▶ [THE PROBLEM]: Filter the material, keeping only lines with the word "size".

▶ [DATA PROVIDED]:
::::::::::

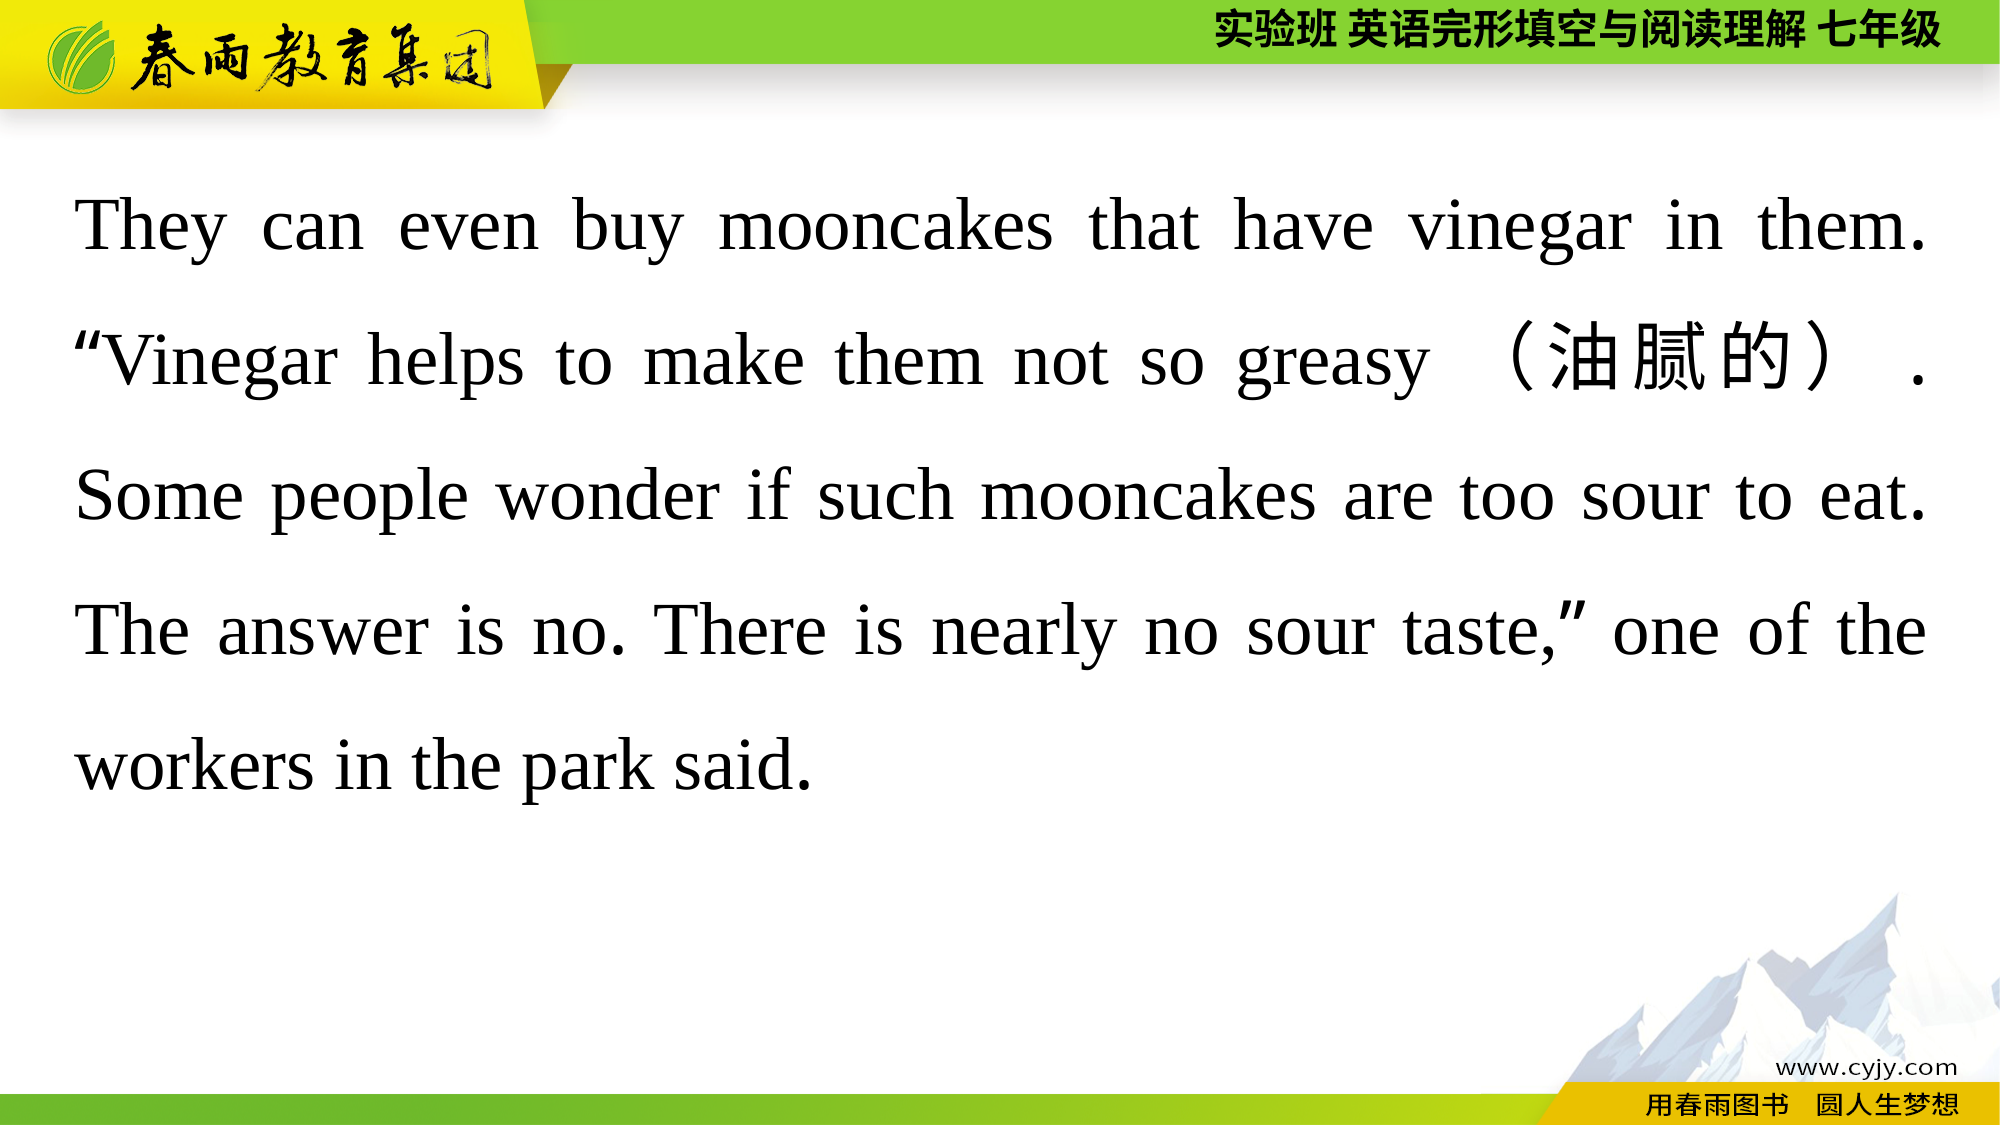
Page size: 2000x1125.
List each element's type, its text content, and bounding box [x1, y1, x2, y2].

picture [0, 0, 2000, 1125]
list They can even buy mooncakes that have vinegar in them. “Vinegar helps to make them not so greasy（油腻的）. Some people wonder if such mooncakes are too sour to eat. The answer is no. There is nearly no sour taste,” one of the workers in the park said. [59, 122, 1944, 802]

::::::::::

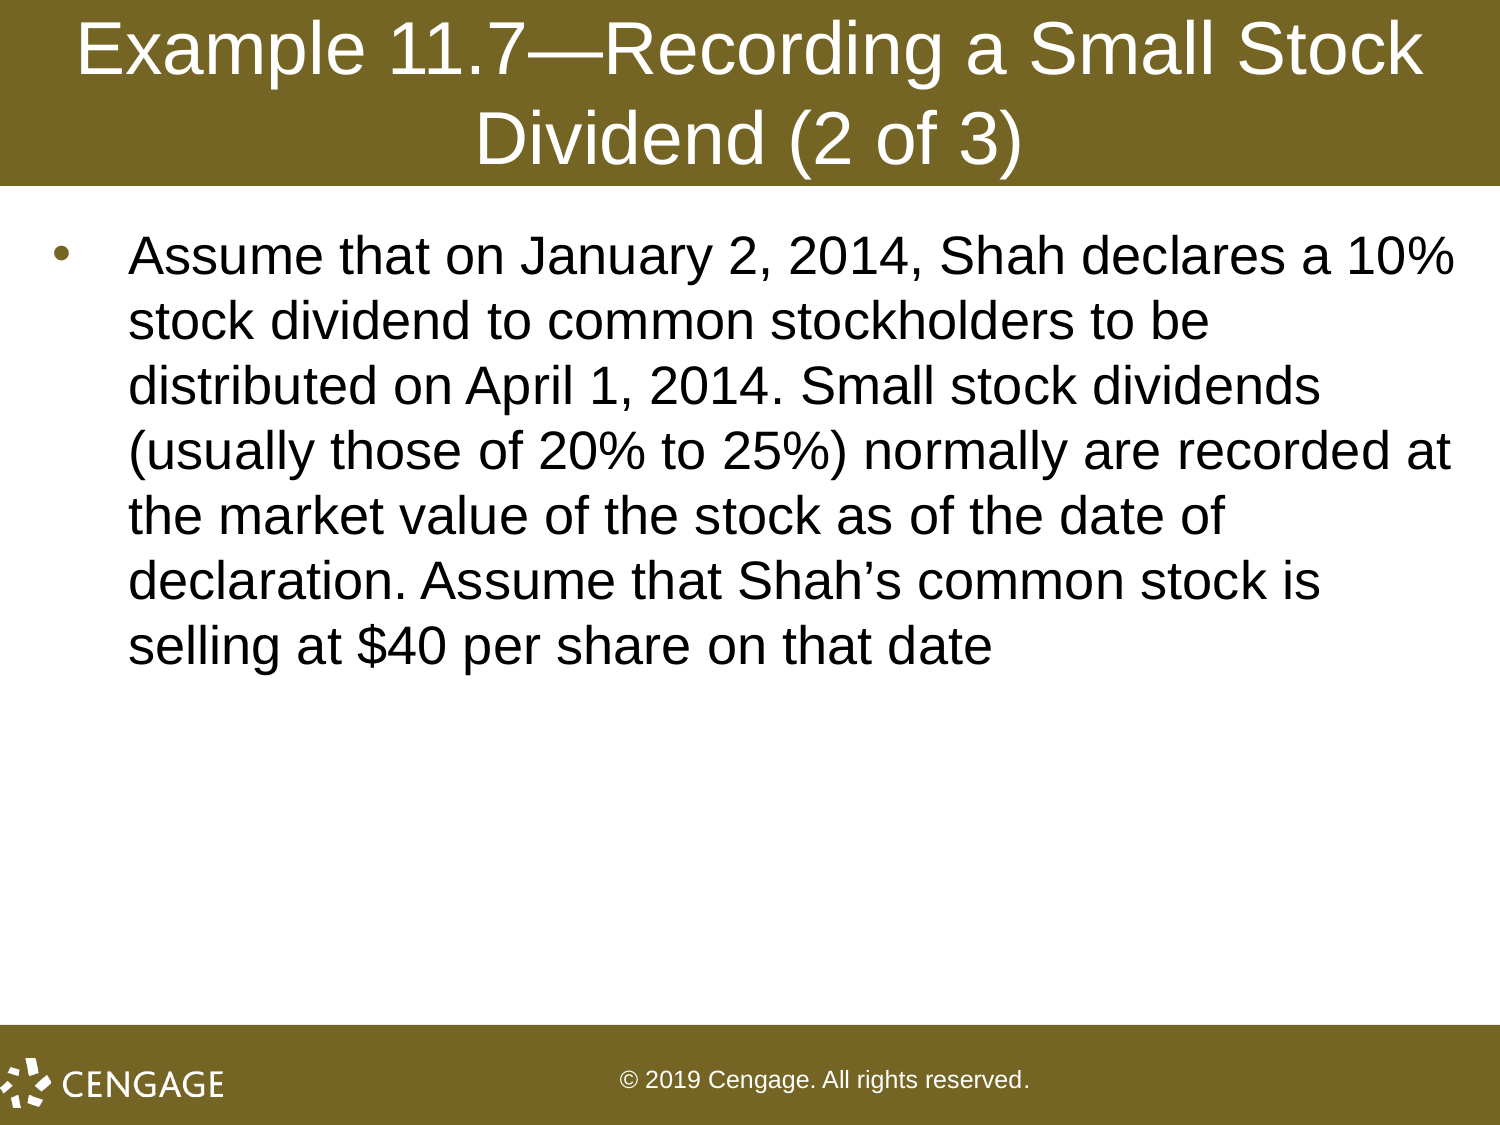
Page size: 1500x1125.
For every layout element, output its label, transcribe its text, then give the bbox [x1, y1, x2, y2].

::::::::::

▶ [REPLY TO THE TASK]:
Page size: 2000x1125.
Page size: 1500x1125.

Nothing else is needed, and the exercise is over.